Diabetes nuh sweet - 51-year-old Glenna Falconer-Doyley is a born survivor
Life comes at you fast. At age six, a naive little girl at the time walking to school was hit by a car, hospitalised and later lost her left leg. Today, 51-year-old Glenna Falconer-Doyley lives to tell the story of surviving unfortunate situations in her life - the latest diabetes and hypertension.
Sixteen years ago, 2001 to be exact, Glenna recalls experiencing some uncomfortable feeling from rashes on her body that caused her to itch and scratch.
Curious to find out the cause of these sudden rashes, she went to the hospital, where they did a series of tests. But for something that seemed so mild, Glenna had expected the results to show that she was having an allergic reaction to something she ate. That was far from what she was told.
The results showed that Glenna, a mother of three at the time, was now a diabetic.
Glenna was now part of statistics which, up to 2009, showed that there were 92,860 men and 132,469 women, aged 25 years and over, who had diabetes. The data also ranked diabetes as the leading cause of death for women under 70 years old.
The following year, Glenna got pregnant with her fourth child. Being diagnosed with diabetes just under a year, the doctors gave her shocking news.

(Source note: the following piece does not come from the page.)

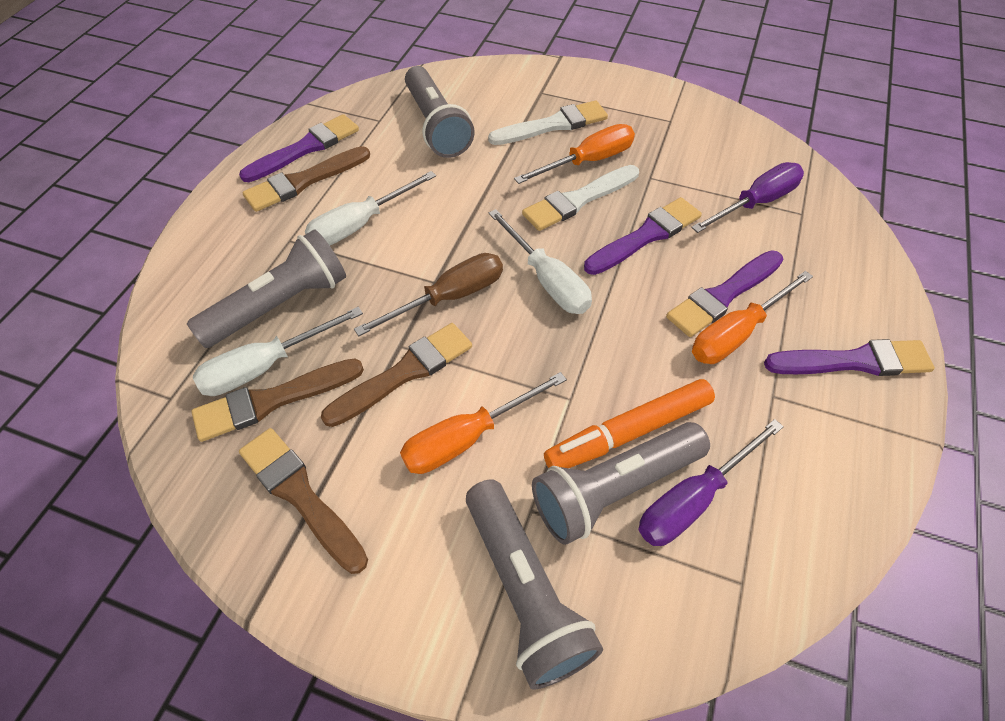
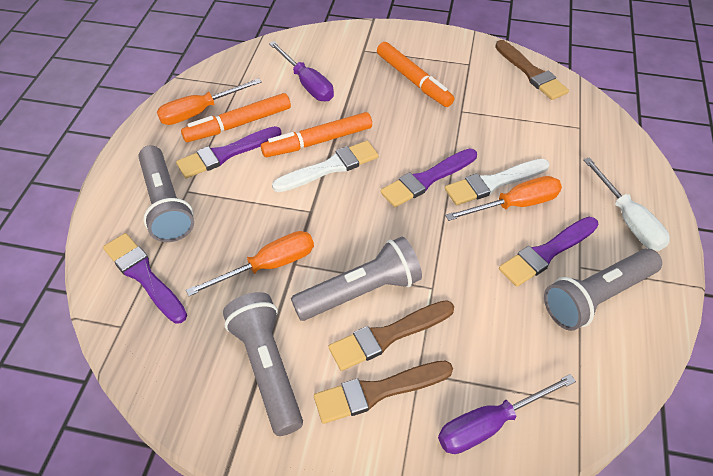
brown brush: [191,358,364,442] [239,428,368,574] [242,146,370,212] [321,323,472,427] = 4 -> [314,361,453,424] [328,300,454,371] [495,40,569,100] = 3
brown screwdriver: [354,253,503,336] = 1 -> none = 0
orange marker: [544,379,715,468] = 1 -> [181,93,291,142] [261,112,372,157] [377,42,454,107] = 3
white screwdriver: [193,307,363,396] [305,171,436,246] [488,209,592,314] = 3 -> [583,157,670,251] = 1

"They said it was like 50-50 chance during my pregnancy where the baby could have died or be disabled," Glenna revealed.
She also recalls being told by members of her community that if she got a cut or bruise, she could lose her right leg or another limb.
With a safe delivery and trying to deal with being diabetic, life had something else to throw Glenna's way. Four years later, she was diagnosed with hypertension.
"It was a scary feeling. I used to love a lot of things like mango, breadfruit, and ground provision. Then I started to fret because I was wondering what am I going to eat? How am I going to cope with it and the loss of my leg?" Glenna said.
After constantly visiting the doctor at the local hospital in St Thomas and getting counselling, she realised that it wasn't as scary as she originally thought. It would, however, require some major change in her life, especially her diet.
CHANGE OF HABITS
"Before I changed my eating habit, I ate just about every and anything. But, gradually, I was called to a class at the Princess Margaret Hospital, where I did a six-month course, where I was taught to change my eating habits, my diet and to exercise," Glenna revealed.
Now her sugar and salt intake is minimal.
She made reference to having something as simple as tea where she would use only a small amount of sugar, or most days she would have it without sugar.
She also said there's a difference in her portion size now. Before, she ate three big portions, but now her intake includes six servings, spread across the day but in smaller portions.
"Life is twofold. You might be up now and you think that you're healthy and all is well but being a diabetic, it's really scary. It puts you in a position that sometimes you go out and you see things like cake and you would like to indulge but you can't, so I would advise individuals out there to monitor their eating," Glenna said.
Limited in the kind of physical activities she can partake in because of being amputated, Glenna said that has not stopped her from finding different ways to do so. She keeps active by doing house chores - washing and sweeping the yard - and walking to and from church.
To date, more than 220,000 Jamaicans between 15 and 74 years old have diabetes. This translates to 13.6 per cent of the population. About 53,706 Jamaicans do not know they have diabetes.